> YOUR ASSIGNMENT:
As the answer, give exactly the lines of the records below from the one with "再将最下面的块搬到目标柱上" through the one with "where $y_i$ is", ends included and pictures left out.

Entries taken from a collection:
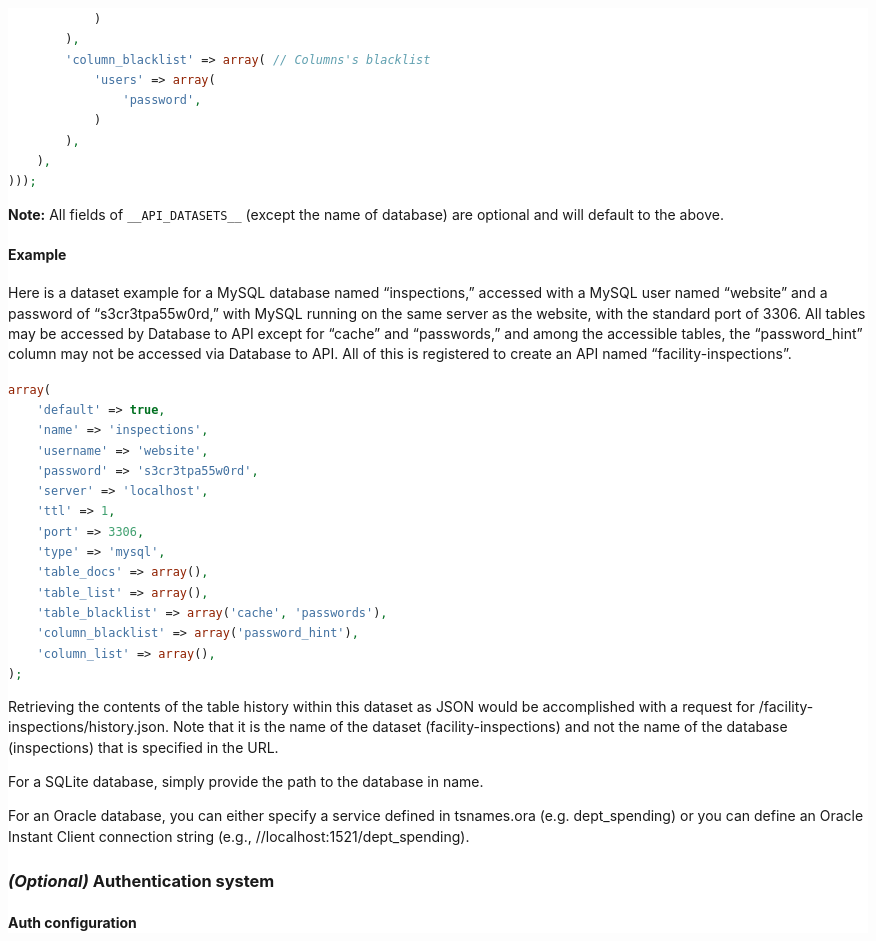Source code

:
 ```php
			)
		),
		'column_blacklist' => array( // Columns's blacklist
			'users' => array(
				'password',
			)
		),
	),
)));
```

**Note:** All fields of `__API_DATASETS__` (except the name of database) are optional and will default to the above.

#### Example 

Here is a dataset example for a MySQL database named “inspections,” accessed with a MySQL user named “website” and a password of “s3cr3tpa55w0rd,” with MySQL running on the same server as the website, with the standard port of 3306. All tables may be accessed by Database to API except for “cache” and “passwords,” and among the accessible tables, the “password_hint” column may not be accessed via Database to API. All of this is registered to create an API named “facility-inspections”.

```php
array( 
	'default' => true,
	'name' => 'inspections',
	'username' => 'website',
	'password' => 's3cr3tpa55w0rd',
	'server' => 'localhost',
	'ttl' => 1,
	'port' => 3306,
	'type' => 'mysql',
	'table_docs' => array(),
	'table_list' => array(),
	'table_blacklist' => array('cache', 'passwords'),
	'column_blacklist' => array('password_hint'),
	'column_list' => array(),
);
```

Retrieving the contents of the table history within this dataset as JSON would be accomplished with a request for /facility-inspections/history.json. Note that it is the name of the dataset (facility-inspections) and not the name of the database (inspections) that is specified in the URL.

For a SQLite database, simply provide the path to the database in name.

For an Oracle database, you can either specify a service defined in tsnames.ora (e.g. dept_spending) or you can define an Oracle Instant Client connection string (e.g., //localhost:1521/dept_spending).



### _(Optional)_ Authentication system

#### Auth configuration

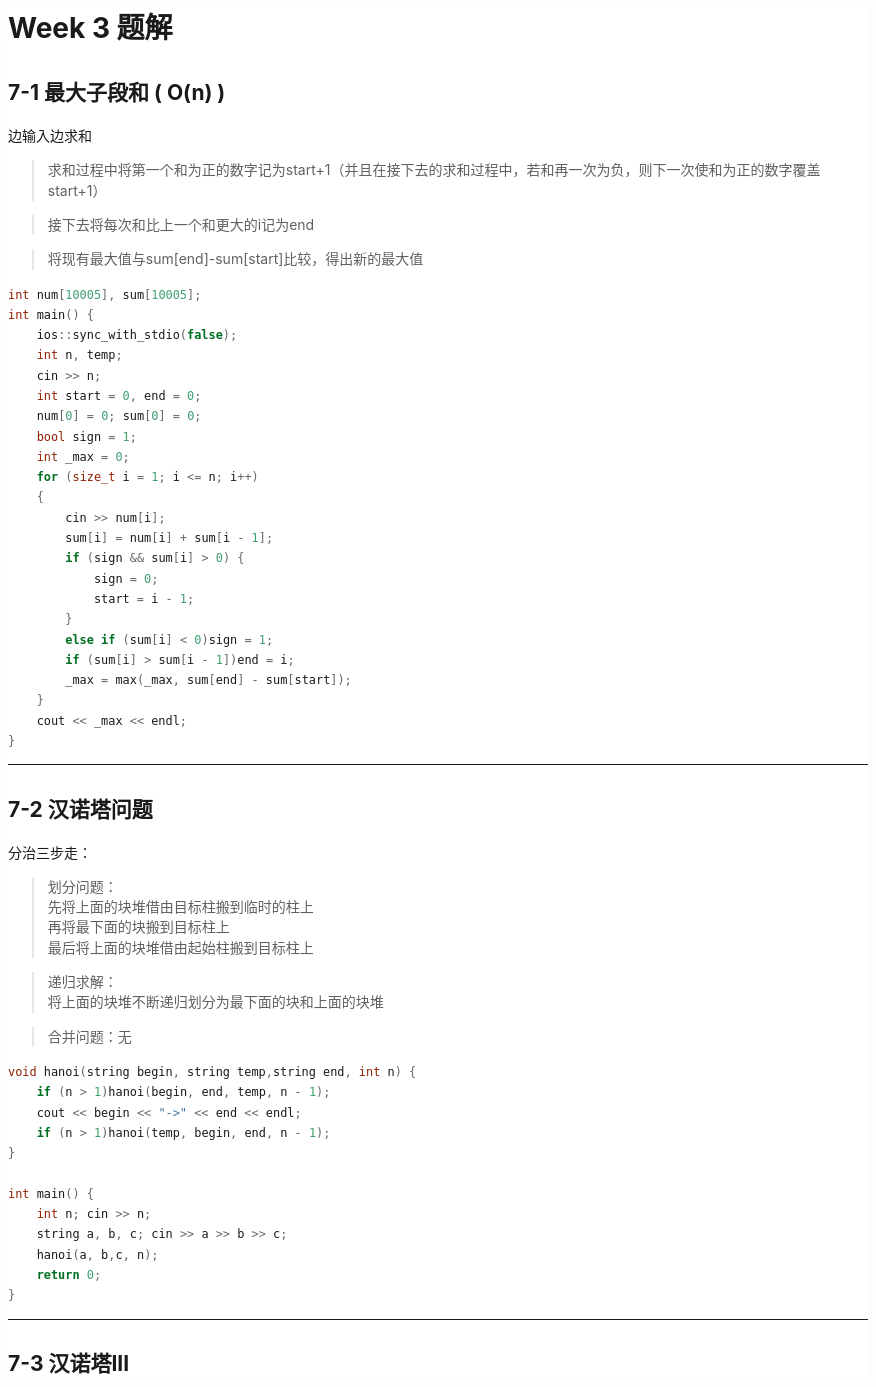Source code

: # Week 3 题解
## 7-1 最大子段和 ( O(n) )
边输入边求和  
>求和过程中将第一个和为正的数字记为start+1（并且在接下去的求和过程中，若和再一次为负，则下一次使和为正的数字覆盖start+1）  

>接下去将每次和比上一个和更大的i记为end  

>将现有最大值与sum[end]-sum[start]比较，得出新的最大值
```C++
int num[10005], sum[10005];
int main() {
	ios::sync_with_stdio(false);
	int n, temp;
	cin >> n;
	int start = 0, end = 0;
	num[0] = 0; sum[0] = 0;
	bool sign = 1;
	int _max = 0;
	for (size_t i = 1; i <= n; i++)
	{
		cin >> num[i];
		sum[i] = num[i] + sum[i - 1];
		if (sign && sum[i] > 0) {
			sign = 0;
			start = i - 1;
		}
		else if (sum[i] < 0)sign = 1;
		if (sum[i] > sum[i - 1])end = i;
		_max = max(_max, sum[end] - sum[start]);
	}
	cout << _max << endl;
}
```
* * * 
## 7-2 汉诺塔问题
分治三步走：  
>划分问题：  
先将上面的块堆借由目标柱搬到临时的柱上  
再将最下面的块搬到目标柱上  
最后将上面的块堆借由起始柱搬到目标柱上  

>递归求解：  
将上面的块堆不断递归划分为最下面的块和上面的块堆  

>合并问题：无  

```C++
void hanoi(string begin, string temp,string end, int n) {
	if (n > 1)hanoi(begin, end, temp, n - 1);
	cout << begin << "->" << end << endl;
	if (n > 1)hanoi(temp, begin, end, n - 1);
}

int main() {
	int n; cin >> n;
	string a, b, c; cin >> a >> b >> c;
	hanoi(a, b,c, n);
	return 0;
}
```
* * *
## 7-3 汉诺塔III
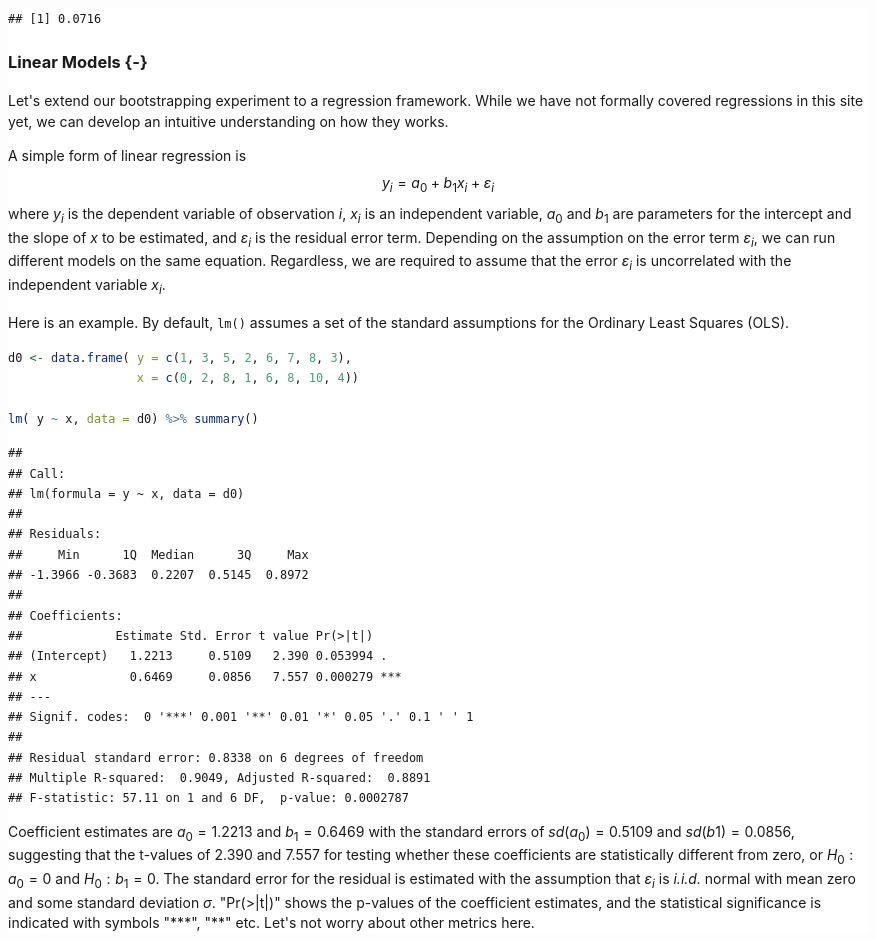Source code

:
 ```
## [1] 0.0716
```

### Linear Models {-}

Let's extend our bootstrapping experiment to a regression framework. While we have not formally covered regressions in this site yet, we can develop an intuitive understanding on how they works.  

A simple form of linear regression is 
$$ y_i = a_0 + b_1 x_{i} + \varepsilon_i$$
where $y_i$ is the dependent variable of observation $i$, $x_i$ is an independent variable, $a_0$ and $b_1$ are parameters for  the intercept and the slope of $x$ to be estimated, and $\varepsilon_i$ is the residual error term. Depending on the assumption on the error term $\varepsilon_i$, we can run different models on the same equation.  Regardless, we are required to assume that the error $\varepsilon_i$ is uncorrelated with the independent variable $x_i$.       

Here is an example. By default, `lm()` assumes a set of the standard assumptions for the Ordinary Least Squares (OLS). 

```r
d0 <- data.frame( y = c(1, 3, 5, 2, 6, 7, 8, 3),
                  x = c(0, 2, 8, 1, 6, 8, 10, 4))

lm( y ~ x, data = d0) %>% summary()
```

```
## 
## Call:
## lm(formula = y ~ x, data = d0)
## 
## Residuals:
##     Min      1Q  Median      3Q     Max 
## -1.3966 -0.3683  0.2207  0.5145  0.8972 
## 
## Coefficients:
##             Estimate Std. Error t value Pr(>|t|)    
## (Intercept)   1.2213     0.5109   2.390 0.053994 .  
## x             0.6469     0.0856   7.557 0.000279 ***
## ---
## Signif. codes:  0 '***' 0.001 '**' 0.01 '*' 0.05 '.' 0.1 ' ' 1
## 
## Residual standard error: 0.8338 on 6 degrees of freedom
## Multiple R-squared:  0.9049,	Adjusted R-squared:  0.8891 
## F-statistic: 57.11 on 1 and 6 DF,  p-value: 0.0002787
```

Coefficient estimates are $a_0 = 1.2213$ and $b_1 = 0.6469$ with the standard errors of $sd(a_0) = 0.5109$ and $sd(b1) = 0.0856$, suggesting that the t-values of $2.390$ and $7.557$ for testing whether these coefficients are statistically different from zero, or $H_0: a_0=0$ and $H_0: b_1 =0$. The standard error for the residual is estimated with the assumption that $\varepsilon_i$ is *i.i.d.* normal with mean zero and some standard deviation $\sigma$. "Pr(>|t|)" shows the p-values of the coefficient estimates, and the statistical significance is indicated with symbols "\*\*\*", "\*\*" etc. Let's not worry about other metrics here.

> ANSWER AREA:
再将最下面的块搬到目标柱上  
最后将上面的块堆借由起始柱搬到目标柱上  

>递归求解：  
将上面的块堆不断递归划分为最下面的块和上面的块堆  

>合并问题：无  

```C++
void hanoi(string begin, string temp,string end, int n) {
	if (n > 1)hanoi(begin, end, temp, n - 1);
	cout << begin << "->" << end << endl;
	if (n > 1)hanoi(temp, begin, end, n - 1);
}

int main() {
	int n; cin >> n;
	string a, b, c; cin >> a >> b >> c;
	hanoi(a, b,c, n);
	return 0;
}
```
* * *
## 7-3 汉诺塔III
Source code

:
 ```
## [1] 0.0716
```

### Linear Models {-}

Let's extend our bootstrapping experiment to a regression framework. While we have not formally covered regressions in this site yet, we can develop an intuitive understanding on how they works.  

A simple form of linear regression is 
$$ y_i = a_0 + b_1 x_{i} + \varepsilon_i$$
where $y_i$ is the dependent variable of observation $i$, $x_i$ is an independent variable, $a_0$ and $b_1$ are parameters for  the intercept and the slope of $x$ to be estimated, and $\varepsilon_i$ is the residual error term. Depending on the assumption on the error term $\varepsilon_i$, we can run different models on the same equation.  Regardless, we are required to assume that the error $\varepsilon_i$ is uncorrelated with the independent variable $x_i$.       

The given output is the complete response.